WHAT IS NEEDED:
If a line of the data contains the word "information", it is counted; report how many such lines there are and nothing else.

Document structure recognition data

== Segment start ==

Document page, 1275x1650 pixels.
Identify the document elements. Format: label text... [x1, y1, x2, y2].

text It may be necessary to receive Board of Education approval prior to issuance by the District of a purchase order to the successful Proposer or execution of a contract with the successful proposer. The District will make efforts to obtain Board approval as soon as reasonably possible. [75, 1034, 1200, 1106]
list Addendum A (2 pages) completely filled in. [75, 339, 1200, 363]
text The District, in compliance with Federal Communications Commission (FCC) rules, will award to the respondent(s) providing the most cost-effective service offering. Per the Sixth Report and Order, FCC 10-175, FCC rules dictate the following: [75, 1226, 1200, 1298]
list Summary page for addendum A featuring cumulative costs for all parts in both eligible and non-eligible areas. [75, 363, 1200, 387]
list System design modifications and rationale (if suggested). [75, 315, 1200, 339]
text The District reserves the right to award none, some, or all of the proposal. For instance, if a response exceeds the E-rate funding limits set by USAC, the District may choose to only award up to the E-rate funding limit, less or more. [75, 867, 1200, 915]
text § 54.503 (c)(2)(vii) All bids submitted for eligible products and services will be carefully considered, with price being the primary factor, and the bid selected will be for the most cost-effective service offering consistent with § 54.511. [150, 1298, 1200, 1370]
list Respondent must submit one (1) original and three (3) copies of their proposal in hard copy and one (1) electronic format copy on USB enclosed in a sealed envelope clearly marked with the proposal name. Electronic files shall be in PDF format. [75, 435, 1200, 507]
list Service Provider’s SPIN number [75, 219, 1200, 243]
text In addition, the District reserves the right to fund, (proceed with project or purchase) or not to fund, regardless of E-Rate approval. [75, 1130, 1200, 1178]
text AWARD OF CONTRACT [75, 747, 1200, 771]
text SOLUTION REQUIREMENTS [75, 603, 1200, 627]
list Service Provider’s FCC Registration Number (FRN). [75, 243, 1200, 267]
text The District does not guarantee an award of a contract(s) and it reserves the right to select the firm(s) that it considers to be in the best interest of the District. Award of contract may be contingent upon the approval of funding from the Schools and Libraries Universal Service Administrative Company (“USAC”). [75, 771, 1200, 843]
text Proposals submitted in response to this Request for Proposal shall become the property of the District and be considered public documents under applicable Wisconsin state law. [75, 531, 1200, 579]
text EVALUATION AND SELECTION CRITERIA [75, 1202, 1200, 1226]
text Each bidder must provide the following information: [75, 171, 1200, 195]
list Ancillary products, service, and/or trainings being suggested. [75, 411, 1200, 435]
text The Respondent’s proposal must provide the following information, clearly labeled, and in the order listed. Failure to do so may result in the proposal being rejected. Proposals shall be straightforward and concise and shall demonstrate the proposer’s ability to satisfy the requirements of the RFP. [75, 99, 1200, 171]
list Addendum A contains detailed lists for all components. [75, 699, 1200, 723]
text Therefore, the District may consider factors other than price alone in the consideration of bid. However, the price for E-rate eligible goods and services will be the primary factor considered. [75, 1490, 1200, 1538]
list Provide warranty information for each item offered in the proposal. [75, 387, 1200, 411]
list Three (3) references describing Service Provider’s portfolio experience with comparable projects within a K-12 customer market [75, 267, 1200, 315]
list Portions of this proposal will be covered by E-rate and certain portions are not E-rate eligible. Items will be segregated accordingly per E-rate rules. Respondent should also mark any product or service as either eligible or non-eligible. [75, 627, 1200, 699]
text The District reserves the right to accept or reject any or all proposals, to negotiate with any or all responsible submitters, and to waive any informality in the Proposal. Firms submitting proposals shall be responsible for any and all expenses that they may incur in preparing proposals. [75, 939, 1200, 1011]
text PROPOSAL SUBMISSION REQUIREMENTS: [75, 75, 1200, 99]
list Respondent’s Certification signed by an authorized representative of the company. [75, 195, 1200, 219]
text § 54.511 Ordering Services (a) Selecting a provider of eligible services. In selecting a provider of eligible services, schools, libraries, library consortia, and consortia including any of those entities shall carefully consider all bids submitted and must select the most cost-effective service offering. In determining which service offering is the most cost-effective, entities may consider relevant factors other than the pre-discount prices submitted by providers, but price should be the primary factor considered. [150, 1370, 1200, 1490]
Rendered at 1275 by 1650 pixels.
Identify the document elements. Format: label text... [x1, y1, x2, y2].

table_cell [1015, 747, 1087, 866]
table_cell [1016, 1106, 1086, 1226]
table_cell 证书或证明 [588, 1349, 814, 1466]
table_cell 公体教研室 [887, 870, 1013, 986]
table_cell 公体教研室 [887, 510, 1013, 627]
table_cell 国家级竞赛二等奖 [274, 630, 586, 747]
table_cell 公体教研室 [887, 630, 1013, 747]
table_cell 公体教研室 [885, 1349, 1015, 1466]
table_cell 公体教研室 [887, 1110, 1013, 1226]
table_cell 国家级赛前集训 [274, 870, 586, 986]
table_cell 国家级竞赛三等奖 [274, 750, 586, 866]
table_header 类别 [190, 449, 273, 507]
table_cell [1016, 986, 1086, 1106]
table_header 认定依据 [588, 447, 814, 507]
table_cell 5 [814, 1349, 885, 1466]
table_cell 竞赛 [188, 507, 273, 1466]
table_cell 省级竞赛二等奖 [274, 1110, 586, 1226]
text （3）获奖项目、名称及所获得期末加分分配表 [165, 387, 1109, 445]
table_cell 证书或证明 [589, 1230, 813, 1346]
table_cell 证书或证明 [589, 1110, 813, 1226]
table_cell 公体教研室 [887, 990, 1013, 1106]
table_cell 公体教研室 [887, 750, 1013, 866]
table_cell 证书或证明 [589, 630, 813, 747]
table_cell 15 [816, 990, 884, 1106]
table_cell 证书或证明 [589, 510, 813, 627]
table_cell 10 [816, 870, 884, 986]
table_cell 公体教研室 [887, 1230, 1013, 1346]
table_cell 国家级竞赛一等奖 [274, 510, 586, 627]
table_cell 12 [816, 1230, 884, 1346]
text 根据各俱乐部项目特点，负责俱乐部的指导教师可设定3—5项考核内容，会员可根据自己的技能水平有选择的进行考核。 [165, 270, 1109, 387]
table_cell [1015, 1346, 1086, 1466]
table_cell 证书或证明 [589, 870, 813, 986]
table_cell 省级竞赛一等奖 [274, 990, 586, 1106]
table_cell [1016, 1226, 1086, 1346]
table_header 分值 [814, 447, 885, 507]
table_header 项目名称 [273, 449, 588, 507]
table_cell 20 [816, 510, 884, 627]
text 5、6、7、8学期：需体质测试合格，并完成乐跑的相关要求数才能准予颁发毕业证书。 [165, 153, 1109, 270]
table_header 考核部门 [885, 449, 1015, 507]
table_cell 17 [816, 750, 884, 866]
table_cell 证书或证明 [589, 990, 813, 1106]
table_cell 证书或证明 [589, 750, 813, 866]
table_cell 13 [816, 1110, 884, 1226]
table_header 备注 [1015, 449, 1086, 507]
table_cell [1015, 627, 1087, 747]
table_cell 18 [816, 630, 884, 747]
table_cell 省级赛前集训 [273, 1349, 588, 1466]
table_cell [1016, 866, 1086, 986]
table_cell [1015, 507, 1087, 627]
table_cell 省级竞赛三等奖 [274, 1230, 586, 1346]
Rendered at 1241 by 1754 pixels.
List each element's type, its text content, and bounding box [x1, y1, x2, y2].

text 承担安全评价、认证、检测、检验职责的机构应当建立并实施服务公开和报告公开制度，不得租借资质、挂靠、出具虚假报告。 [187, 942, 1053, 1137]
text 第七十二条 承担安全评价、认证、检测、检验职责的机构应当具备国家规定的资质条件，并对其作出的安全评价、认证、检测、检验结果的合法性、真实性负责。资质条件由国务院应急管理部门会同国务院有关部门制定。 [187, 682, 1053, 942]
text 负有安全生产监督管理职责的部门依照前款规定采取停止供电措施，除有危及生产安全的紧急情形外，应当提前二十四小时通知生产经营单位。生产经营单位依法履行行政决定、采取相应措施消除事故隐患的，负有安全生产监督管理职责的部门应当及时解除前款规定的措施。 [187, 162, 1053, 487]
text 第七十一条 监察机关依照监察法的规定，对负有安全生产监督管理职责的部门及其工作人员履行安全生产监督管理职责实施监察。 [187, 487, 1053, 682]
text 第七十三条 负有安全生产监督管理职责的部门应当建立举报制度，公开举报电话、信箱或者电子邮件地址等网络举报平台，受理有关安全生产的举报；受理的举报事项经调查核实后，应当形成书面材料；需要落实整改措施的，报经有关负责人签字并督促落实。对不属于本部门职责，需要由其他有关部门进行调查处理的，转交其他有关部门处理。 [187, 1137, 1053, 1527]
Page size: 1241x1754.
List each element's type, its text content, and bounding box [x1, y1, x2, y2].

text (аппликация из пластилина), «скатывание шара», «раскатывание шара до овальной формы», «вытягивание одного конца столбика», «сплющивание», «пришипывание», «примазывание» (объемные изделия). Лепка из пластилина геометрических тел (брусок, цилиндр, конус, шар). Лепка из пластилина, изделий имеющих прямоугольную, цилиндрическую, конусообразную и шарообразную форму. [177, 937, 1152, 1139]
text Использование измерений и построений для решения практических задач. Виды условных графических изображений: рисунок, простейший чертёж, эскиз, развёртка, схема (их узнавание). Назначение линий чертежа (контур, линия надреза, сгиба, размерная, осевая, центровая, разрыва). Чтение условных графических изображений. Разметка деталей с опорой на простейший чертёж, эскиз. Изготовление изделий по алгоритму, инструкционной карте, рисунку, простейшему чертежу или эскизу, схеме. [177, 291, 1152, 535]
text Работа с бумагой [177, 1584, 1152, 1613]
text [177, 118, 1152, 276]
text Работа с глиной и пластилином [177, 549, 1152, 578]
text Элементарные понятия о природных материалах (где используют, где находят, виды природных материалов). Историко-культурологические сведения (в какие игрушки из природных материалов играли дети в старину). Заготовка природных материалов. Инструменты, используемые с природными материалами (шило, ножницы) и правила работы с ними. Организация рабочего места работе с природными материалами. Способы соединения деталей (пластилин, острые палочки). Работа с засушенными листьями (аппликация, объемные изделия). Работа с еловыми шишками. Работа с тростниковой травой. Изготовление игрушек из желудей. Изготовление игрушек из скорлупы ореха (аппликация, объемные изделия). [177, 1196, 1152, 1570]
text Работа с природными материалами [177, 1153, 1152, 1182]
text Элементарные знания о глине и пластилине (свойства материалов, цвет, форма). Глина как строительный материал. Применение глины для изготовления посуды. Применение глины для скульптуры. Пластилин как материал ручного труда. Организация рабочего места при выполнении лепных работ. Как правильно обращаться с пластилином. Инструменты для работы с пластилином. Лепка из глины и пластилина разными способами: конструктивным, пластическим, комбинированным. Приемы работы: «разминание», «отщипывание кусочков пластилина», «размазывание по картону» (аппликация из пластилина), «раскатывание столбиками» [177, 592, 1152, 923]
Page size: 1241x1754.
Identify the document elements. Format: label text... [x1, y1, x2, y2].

== Segment end ==

ANSWER TO THE EXERCISE:
3